Fleet registrations fall faster than overall new car market
The UK’s new car market declined during October, with a greater fall in registrations among fleets than private buyers.
Figures released by the Society of Motor Manufacturers and Traders (SMMT) show an overall market decline of 2.9%, including a fleet sector decline of 5.2%, compared with a 1.0% decline in private registrations.
Business sales, which the SMMT classes as those made to firms with fewer than 25 vehicles, were up by 10.0%, although these represent a small fraction of the overall market.
Diesel car registrations continue to plummet, down 21.3%, while petrol registrations rose by 7.1%, and alternatively fuelled car registrations rose by 30.7%.
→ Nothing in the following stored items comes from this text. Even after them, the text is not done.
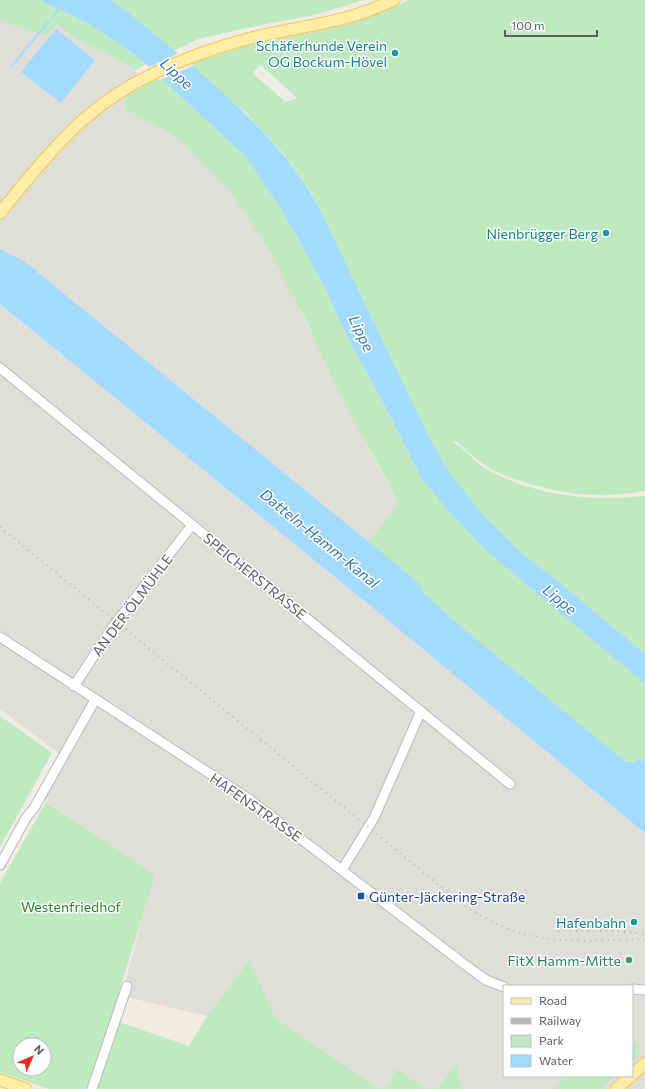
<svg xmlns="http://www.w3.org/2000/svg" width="645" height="1089" font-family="Commissioner,sans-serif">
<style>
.industrial{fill:#e0ded8;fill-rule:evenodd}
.green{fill:#bfe9be;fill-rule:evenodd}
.water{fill:#a3dbff}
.pier{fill:#efece3}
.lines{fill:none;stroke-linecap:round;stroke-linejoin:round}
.stream{stroke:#a3dbff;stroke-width:2}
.minor-casing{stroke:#b6babe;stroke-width:11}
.major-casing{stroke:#fcc44f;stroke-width:13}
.minor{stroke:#fff;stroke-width:9}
.major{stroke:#ffeda8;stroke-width:11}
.rail{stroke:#b5b6b6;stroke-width:2;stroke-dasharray:1 5;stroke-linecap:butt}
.culture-dot{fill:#0f9aa8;stroke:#fff;stroke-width:1.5}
.transit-dot{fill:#1a4fb4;stroke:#fff;stroke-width:1.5}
.leisure-dot{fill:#2e9e5b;stroke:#fff;stroke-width:1.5}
.labels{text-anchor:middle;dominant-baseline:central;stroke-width:3;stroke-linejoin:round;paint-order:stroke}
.culture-label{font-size:14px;fill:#0d838f;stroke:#fff;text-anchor:end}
.street-label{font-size:14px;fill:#5b6065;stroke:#fff}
.transit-label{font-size:14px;fill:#164399;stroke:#fff;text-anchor:start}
.park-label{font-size:14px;fill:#2d822e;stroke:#fff}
.leisure-label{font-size:14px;fill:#27864d;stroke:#fff;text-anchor:end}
.water-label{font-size:15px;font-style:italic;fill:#3677b0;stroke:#fff}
</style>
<rect width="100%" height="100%" fill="#efece3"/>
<path class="industrial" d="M 0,20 L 7,21 L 57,24 L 84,44 L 108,54 L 135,70 L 145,83 L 126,110 L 163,129 L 183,143 L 229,190 L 245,212 L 272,255 L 295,300 L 376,463 L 399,504 L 368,542 L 24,261 L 0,249 Z
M 0,304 L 395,626 L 645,833 L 645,1089 L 379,1089 L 275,1018 L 250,959 L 207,1016 L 122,996 L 153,875 L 37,795 L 60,754 L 0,709 ZM 504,986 L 632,986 L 632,1076 L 504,1076 Z"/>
<path class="green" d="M 0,0 L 40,0 L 89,24 L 124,47 L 146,64 L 135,70 L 108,54 L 84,44 L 57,24 L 46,36 L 0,20 Z
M 110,0 L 364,0 L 318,14 L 261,25 L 198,39 L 173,51 L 124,9 Z
M 410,0 L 645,0 L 645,491 C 599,499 562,495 518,480 C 505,476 492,471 482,463 C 473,457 465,448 456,441 L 452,442 C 464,447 475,463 488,470 C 539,497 588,501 645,496 L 645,654 L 560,583 L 518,550 L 482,514 L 463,491 L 449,472 L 433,444 L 359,292 L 318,205 L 309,189 L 282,152 L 245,112 L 188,64 L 245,46 L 336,27 L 361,19 ZM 261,65 L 297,98 L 286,102 L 254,75 L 253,71 Z
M 159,76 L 246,157 L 263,180 L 281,209 L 301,244 L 327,292 L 347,336 L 388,412 L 421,478 L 450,513 L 489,553 L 645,684 L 645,761 L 639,758 L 635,762 L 626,762 L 458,624 L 423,592 L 419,583 L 368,542 L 399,504 L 336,386 L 308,324 L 295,300 L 272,255 L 245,212 L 229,190 L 183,143 L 163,129 L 126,110 L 126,96 L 145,83 Z
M 0,716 L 52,753 L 0,847 Z
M 46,802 L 155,875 L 89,1089 L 49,1089 L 0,1072 L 0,883 ZM 20,1045 L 44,1045 L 44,1069 L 20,1069 Z
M 250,959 L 275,1018 L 379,1089 L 95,1089 L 116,1021 L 189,1046 L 207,1016 Z
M 632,1035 L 639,1046 L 641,1053 L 632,1061 Z
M 457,1064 L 461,1089 L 437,1089 Z
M 397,1069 L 425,1089 L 386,1089 Z
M 565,1076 L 615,1076 L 601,1089 L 552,1089 Z"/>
<path class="water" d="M 40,0 L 110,0 L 124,9 C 194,68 272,125 318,205 L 389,354 L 433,444 L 449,472 L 482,514 L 518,550 L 560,583 L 645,654 L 645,684 L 489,553 L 450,513 L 421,478 L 388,412 L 347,336 L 327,292 L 301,244 L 281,209 L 246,157 L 146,64 L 124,47 L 89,24 Z
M 56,29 L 95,60 L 61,103 L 21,72 Z
M 0,249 L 24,261 L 419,583 L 423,592 L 458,624 L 626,762 L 635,762 L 639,758 L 645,761 L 645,833 L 395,626 L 0,304 Z"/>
<path class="pier" d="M 179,53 L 194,66 L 160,80 L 147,68 Z"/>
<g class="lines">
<path class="stream" d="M 53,17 L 60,6
M 12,66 L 49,21"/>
<defs>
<path id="minor" d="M 0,368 L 510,784
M 0,637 L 249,799 L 468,967 L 486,980 L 504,987
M 74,686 L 112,628 L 192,525
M 0,865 L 26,818 L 34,808 L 95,700
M 342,870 L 374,818 L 421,711
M 632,989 L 645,990
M 92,1089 L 127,986"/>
<path id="major" d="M 0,213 C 26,181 52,148 83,120 C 130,78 190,54 251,38 C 279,31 308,27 337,20 C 356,16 376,8 394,0
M 632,1075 L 645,1063
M 0,1080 L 26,1089
M 616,1089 L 631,1076"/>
</defs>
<use href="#minor" class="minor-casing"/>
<use href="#major" class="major-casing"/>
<use href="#minor" class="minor"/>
<use href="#major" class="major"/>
<path class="rail" d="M 0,527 L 466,907 C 479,914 491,922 504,927 C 548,946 599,940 645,939
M 558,931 L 618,931 L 645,934"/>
</g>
<g class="culture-dot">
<circle cx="395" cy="53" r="4"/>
<circle cx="606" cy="233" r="4"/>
<circle cx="634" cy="922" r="4"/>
</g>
<rect class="transit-dot" x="357" y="892" width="8" height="8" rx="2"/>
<circle class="leisure-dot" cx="629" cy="960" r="4"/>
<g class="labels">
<g class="culture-label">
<text x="387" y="45">Schäferhunde Verein<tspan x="387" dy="16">OG Bockum-Hövel</tspan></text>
<text x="598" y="233">Nienbrügger Berg</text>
<text x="626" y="922">Hafenbahn</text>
</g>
<g class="street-label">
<text transform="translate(255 576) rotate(39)">SPEICHERSTRASSE</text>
<text transform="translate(132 605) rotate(-53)">AN DER ÖLMÜHLE</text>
<text transform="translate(256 807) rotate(35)">HAFENSTRASSE</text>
</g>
<g class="transit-label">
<text x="369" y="896">Günter-Jäckering-Straße</text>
</g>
<g class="park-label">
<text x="71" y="906">Westenfriedhof</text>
</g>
<g class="leisure-label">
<text x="621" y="960">FitX Hamm-Mitte</text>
</g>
<g class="water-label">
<text transform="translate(177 73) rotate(43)">Lippe</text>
<text transform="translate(362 333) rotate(64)">Lippe</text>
<text transform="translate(320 538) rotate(39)">Datteln-Hamm-Kanal</text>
<text transform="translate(560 599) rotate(39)">Lippe</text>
</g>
</g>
<rect x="503" y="985" width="130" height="92" fill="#ffffff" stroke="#bdbfc1"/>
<rect x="511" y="998" width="20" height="6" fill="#ffeda8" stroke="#bdbfc1"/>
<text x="539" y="1005" font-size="12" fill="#5b6065">Road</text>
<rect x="511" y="1018" width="20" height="6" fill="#b5b6b6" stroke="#bdbfc1"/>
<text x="539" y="1025" font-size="12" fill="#5b6065">Railway</text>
<rect x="511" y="1035" width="20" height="12" fill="#bfe9be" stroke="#bdbfc1"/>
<text x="539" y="1045" font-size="12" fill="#5b6065">Park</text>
<rect x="511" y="1055" width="20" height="12" fill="#a3dbff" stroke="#bdbfc1"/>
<text x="539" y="1065" font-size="12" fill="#5b6065">Water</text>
<g transform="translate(32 1057) rotate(45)"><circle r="19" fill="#ffffff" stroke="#bdbfc1"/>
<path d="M0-3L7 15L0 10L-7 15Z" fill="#f62922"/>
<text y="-6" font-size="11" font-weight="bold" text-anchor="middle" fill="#5b6065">N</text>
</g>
<path d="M505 30v6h92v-6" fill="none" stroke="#5b6065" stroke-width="2"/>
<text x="511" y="30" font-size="12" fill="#5b6065" stroke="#ffffff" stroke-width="3" paint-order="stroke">100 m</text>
</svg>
The latter figure included an 86.9% rise in pure electric cars, a 31.0% growth for hybrids and a 19.1% rise for plug-in hybrids, although the SMMT says the announcement of cuts to the government Plug-In Car Grant may have driven sales.
For the year to date, the overall new car market is down by 7.2%, with fleet registrations down by 7.8%.
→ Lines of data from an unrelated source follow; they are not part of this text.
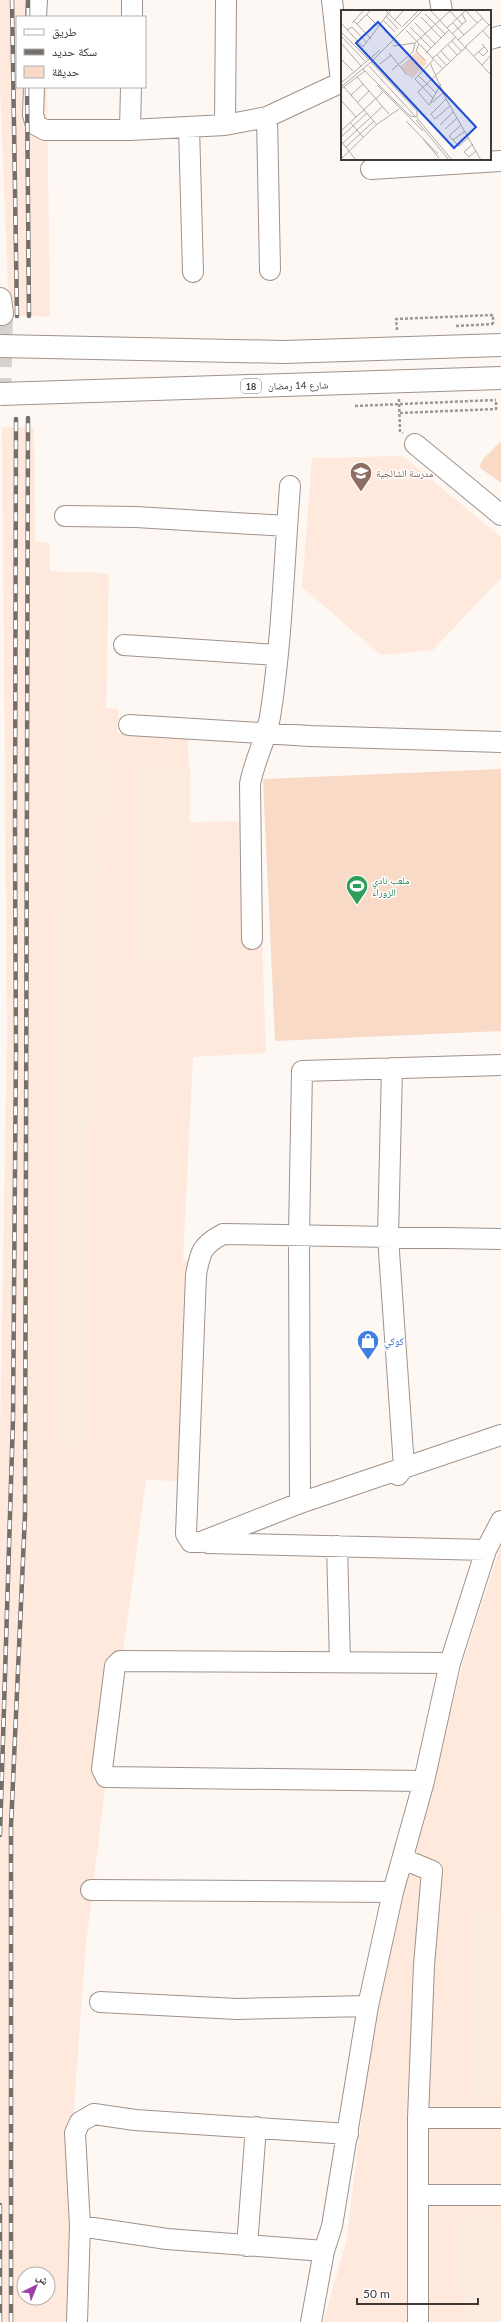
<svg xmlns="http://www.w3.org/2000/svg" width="501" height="2322" font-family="Lato,'Noto Naskh Arabic',sans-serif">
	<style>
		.built { fill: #ffe9dc; fill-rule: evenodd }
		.industrial { fill: #fcece0 }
		.green { fill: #f9dac7 }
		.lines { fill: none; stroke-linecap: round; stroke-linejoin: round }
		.major-tunnel { stroke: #d8d2ce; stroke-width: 22; stroke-dasharray: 22 11; stroke-linecap: butt }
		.minor-casing { stroke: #9f928b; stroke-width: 22 }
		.major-casing { stroke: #9f928b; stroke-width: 24 }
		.path { stroke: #9e9894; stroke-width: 2.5; stroke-dasharray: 3 2; stroke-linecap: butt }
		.minor { stroke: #fff; stroke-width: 20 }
		.major { stroke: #fff; stroke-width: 22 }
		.rail-casing { stroke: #756f6c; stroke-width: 4.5 }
		.rail { stroke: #fff; stroke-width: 3; stroke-dasharray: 9; stroke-linecap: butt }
		.major-bridge-casing { stroke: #9f928b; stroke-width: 24; stroke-linecap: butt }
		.path-bridge { stroke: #9e9894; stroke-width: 2.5; stroke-dasharray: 3 2; stroke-linecap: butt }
		.major-bridge { stroke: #fff; stroke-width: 22 }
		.labels { text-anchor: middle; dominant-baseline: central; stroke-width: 3; stroke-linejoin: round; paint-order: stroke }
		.shield { fill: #fff; stroke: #797472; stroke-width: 1 }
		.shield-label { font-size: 9px; font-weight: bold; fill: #3f3936 }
		.street-label { font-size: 10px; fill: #3f3936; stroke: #fff }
		.education-label { font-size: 10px; fill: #785e54; stroke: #fff; text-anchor: start }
		.leisure-label { font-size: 10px; fill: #27864d; stroke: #fff; text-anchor: start }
		.shop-label { font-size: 10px; fill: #366cbe; stroke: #fff; text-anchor: start }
		.inset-road { fill: none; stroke: #b2aca8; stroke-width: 1 }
		.view { fill: #1d4ed8; fill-opacity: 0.15; stroke: #1d4ed8; stroke-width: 2 }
		.inset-edge { fill: none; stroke: #3f3936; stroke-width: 2 }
	</style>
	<rect width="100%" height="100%" fill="#fef8f4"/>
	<path class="built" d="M 0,0 L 46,0 L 47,17 L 17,17 L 17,87 L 47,87 L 50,317 L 9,315 L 0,84 Z
		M 2,427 L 34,427 L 35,542 L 50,543 L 50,571 L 109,574 L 106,708 L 119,709 L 117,733 L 188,735 L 190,822 L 258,821 L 266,1053 L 193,1057 L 183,1261 L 204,1260 L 179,1481 L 146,1480 L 106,1781 L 86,1944 L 74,2107 L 72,2322 L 0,2322 L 0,1437 L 7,1034 ZM 24,2274 L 48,2274 L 48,2298 L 24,2298 Z
		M 403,456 L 501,537 L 501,578 L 433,650 L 381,655 L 302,587 L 312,458 Z
		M 501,1545 L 501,2322 L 323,2322 L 346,2242 L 375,2008 L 464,1658 Z"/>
	<path class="industrial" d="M 61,572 L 97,572 L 96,755 L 109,756 L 108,822 L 94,822 L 94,863 L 105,863 L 105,876 L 92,876 L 88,1446 L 54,1446 Z
		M 134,767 L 190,768 L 189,962 L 134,961 Z
		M 473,1911 L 501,1911 L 501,2098 L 473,2098 Z
		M 457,2217 L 501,2218 L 501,2322 L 459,2322 Z"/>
	<path class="green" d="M 501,441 L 501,483 L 479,467 L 483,459 Z
		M 501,769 L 501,1031 L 275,1041 L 263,779 Z"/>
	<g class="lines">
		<path class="major-tunnel" d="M 0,400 L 2,314"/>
		<g class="minor-casing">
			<path id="minor" d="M 332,0 L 341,82
				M 440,0 L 442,11
				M 36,17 L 37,0
				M 132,17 L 132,0
				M 490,39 L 501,36
				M 34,87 L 33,115 L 36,125 L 45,130 L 130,130 L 225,125 L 267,117 L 342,82
				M 267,117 L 270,270
				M 225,125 L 226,0
				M 189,127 L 193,272
				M 130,130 L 131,87
				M 371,169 L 501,161
				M 415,444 L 501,515
				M 65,516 L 136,517 L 287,526
				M 124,645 L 277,655
				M 129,725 L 310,736 L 501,742
				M 252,939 L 250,784 C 254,761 266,740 270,717 C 282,641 284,563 290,486
				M 392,1068 L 388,1237 L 404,1467 L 398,1475
				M 501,1239 L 223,1234 C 202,1245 200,1252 196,1275 L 186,1534 L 191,1542 L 201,1542 L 300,1503 L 501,1435
				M 300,1503 L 299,1235 L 302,1071 L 501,1065
				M 208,1543 L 486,1550
				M 337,1546 L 340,1662
				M 424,1781 L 106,1777 L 102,1769 L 115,1666 L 120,1661 L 450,1663
				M 403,1859 L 432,1871 L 424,1965 L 418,2118 L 418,2322
				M 91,1890 L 393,1892
				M 100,2002 L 237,2009 L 368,2006
				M 418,2118 L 501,2118
				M 418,2195 L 501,2195
				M 80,2226 L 167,2239 L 324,2251
				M 247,2246 L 256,2127
				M 77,2322 L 80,2226 L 75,2133 L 80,2122 L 94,2114 L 135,2120 L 348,2134
				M 311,2322 L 324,2251 L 332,2226 L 368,2006 L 393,1892 L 424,1781 L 450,1663 L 486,1550 L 501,1521"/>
		</g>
		<g class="major-casing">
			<path id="major" d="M 0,299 L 2,314"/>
		</g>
		<path class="path" d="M 397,330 L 396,319 L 493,315 L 493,324
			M 399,399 L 400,431 L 403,433
			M 400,413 L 496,409 L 496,400"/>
		<use href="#minor" class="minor"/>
		<use href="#major" class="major"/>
		<g class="rail-casing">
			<path id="rail" d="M 12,0 L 17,316
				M 28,17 L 28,0
				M 27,87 L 29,316
				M 0,1835 L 13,1419 L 16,1051 L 15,845 L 16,419
				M 0,2205 L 0,2322
				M 11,2322 L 11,1826 L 25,1515 L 28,418"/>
		</g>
		<use href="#rail" class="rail"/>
		<g class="major-bridge-casing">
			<path id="major-bridge" d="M 0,346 L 284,352 L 501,345
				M 0,394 L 501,378"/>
		</g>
		<path class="path-bridge" d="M 456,326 L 493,324
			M 355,406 L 496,400"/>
		<use href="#major-bridge" class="major-bridge"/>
	</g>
	<defs>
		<g id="school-pin" transform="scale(1.15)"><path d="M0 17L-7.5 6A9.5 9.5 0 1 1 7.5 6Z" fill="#8d6e63" stroke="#fff"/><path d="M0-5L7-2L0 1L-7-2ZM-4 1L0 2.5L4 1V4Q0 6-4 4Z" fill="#fff"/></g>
		<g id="stadium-pin" transform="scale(1.15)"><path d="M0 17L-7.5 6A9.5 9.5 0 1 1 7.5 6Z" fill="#2e9e5b" stroke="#fff"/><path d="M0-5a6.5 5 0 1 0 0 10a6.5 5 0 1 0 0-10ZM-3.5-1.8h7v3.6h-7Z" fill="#fff"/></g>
		<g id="shop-pin" transform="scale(1.15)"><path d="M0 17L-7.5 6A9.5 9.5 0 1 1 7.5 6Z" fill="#3f7fe0" stroke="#fff"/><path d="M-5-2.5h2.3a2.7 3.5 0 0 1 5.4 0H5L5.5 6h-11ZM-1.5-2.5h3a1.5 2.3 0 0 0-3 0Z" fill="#fff"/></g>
	</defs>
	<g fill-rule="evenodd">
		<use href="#school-pin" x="361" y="473"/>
		<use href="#stadium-pin" x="357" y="886"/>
		<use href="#shop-pin" x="368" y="1341"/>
	</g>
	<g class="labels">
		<rect class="shield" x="241" y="379" width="20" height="14" rx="3"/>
		<g class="shield-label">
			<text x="251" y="386">18</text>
		</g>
		<g class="street-label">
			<text transform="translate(298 385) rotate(-1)">شارع 14 رمضان</text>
		</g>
		<g class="education-label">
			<text x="376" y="473">مدرسة الشالجية</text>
		</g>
		<g class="leisure-label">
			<text x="372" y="880">ملعب نادي<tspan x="372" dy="12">الزوراء</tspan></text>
		</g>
		<g class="shop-label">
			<text x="384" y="1341">كوكي</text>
		</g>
	</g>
	<g transform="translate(341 10)">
		<rect width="150" height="150" fill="#fef8f4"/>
		<path d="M 75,42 L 86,53 L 71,69 L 59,57 Z" fill="#f9dac7"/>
		<path class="inset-road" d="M 44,0 L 60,16M 89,0 L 123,36M 134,0 L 148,15M 109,1 L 121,14M 125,1 L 136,13M 84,4 L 104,24M 26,5 L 37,16M 45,6 L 57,19M 80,7 L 100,28M 42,10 L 54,22M 54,10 L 63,0M 13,11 L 30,29M 0,13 L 22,37 L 50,0M 11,13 L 23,0M 74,13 L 94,34M 112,13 L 123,25M 16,14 L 30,0M 61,17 L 78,0M 69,17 L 90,38M 106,18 L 125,0M 6,20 L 11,17 L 26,33M 65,20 L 101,58M 142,21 L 150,30M 0,22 L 28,50M 111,24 L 125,11 L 121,4M 0,26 L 24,51M 117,30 L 142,8M 111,31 L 120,41M 0,33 L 20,56M 78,34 L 75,41 L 85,51M 107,35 L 116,45M 52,36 L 74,33 L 110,0M 125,36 L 150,13M 125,38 L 150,65M 100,41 L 109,51M 138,42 L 142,46 L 147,41 L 141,34M 48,43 L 66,65M 85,43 L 108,20M 96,45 L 105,55M 133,46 L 143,37M 0,49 L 12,61M 91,49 L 115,27M 89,53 L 105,89 L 140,150M 39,54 L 50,45M 141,55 L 150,45M 28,56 L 75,107M 22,59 L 69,106 L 76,107 L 76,101 L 30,52M 51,60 L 72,42 L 74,33M 83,60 L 98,77M 77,65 L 95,83M 16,67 L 48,104M 0,73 L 39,40M 100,74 L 88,95 L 77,82 L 126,36 L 123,38M 36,75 L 82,121M 0,77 L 30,52 L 82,0M 3,77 L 36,115M 0,79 L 24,61M 10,85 L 22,74M 92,88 L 74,69 L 92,50M 105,89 L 90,104 L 94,109 L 109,96M 0,90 L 15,107M 17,92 L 28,81M 90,93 L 102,83M 76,108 L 111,150M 75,110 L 108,150M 65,111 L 97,144M 9,112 L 22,127M 99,115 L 112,102M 120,115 L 108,126 L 118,136 L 128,127M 104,119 L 116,108M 0,121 L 42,82M 0,127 L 26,103M 82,129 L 98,148M 112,130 L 124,121M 0,131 L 15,150M 2,133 L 42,96M 132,134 L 123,142 L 128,147 L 135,141M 5,137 L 33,111M 0,149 L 35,115 L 58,99"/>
		<path class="view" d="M 37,12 L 135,117 L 113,138 L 15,33 Z"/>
		<rect width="150" height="150" class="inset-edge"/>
	</g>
	<rect x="16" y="16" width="130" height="72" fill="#ffffff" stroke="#b2b0af"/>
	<rect x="24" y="29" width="20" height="6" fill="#ffffff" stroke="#b2b0af"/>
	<text x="52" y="36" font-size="12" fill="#3f3936">طريق</text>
	<rect x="24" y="49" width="20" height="6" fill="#756f6c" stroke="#b2b0af"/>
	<text x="52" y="56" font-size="12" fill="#3f3936">سكة حديد</text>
	<rect x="24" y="66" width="20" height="12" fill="#f9dac7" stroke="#b2b0af"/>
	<text x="52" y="76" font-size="12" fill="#3f3936">حديقة</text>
	<g transform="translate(36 2286) rotate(43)"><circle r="19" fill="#ffffff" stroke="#b2b0af"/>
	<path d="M0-3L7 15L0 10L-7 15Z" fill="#9e3fa8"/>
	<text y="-6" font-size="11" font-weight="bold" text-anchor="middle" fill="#3f3936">ش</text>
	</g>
	<path d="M357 2298v6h121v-6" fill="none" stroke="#3f3936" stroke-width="2"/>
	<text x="363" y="2298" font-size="12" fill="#3f3936" stroke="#ffffff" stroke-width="3" paint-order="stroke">50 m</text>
</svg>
SMMT chief executive Mike Hawes said: “VED upheaval, regulatory changes and confusion over diesel have all made their mark on the market this year, so it’s good to see plug-in registrations buck the trend. “Demand is still far from the levels needed to offset losses elsewhere, however, and is making the government’s decision to remove purchase incentives even more baffling.”
Hawes said that the government’s ambitions to increase sales of alternatively fuelled vehicles required “world-class incentives”. He continued: “Even before the cuts to the grant, those ambitions were challenging. We need policies that encourage rather than confuse.
“The government’s forthcoming review of WLTP’s impact on taxation must ensure that buyers of the latest, cleanest cars are not unfairly penalised, else we will see older, more polluting cars remain on the road for longer.”
Commenting on the market figures, Lex Autolease head of consultancy Ashley Barnett said: “October’s decline is not unexpected. As it stands, company car drivers who renew now are doing so without knowing the tax consequence beyond 2021.
“It is positive that more clarity will come in the spring, but the uncertainty in the interim will make it difficult for drivers and fleet decision-makers to commit to fleet replacements.” Barnett said Lex recommends that fleet operators consider extending existing agreements until the outcome of the WLTP consultation is known, or elect for an interim three-year replacement cycle.
He added: “Alternatively, employees may decide that company cars are unattractive in light of this tax uncertainty, the unintended consequence being that many may be pushed towards a less-regulated grey fleet environment. “In this scenario, higher emissions and safety issues create new challenges, and progress against the government’s Road to Zero strategy is slowed.”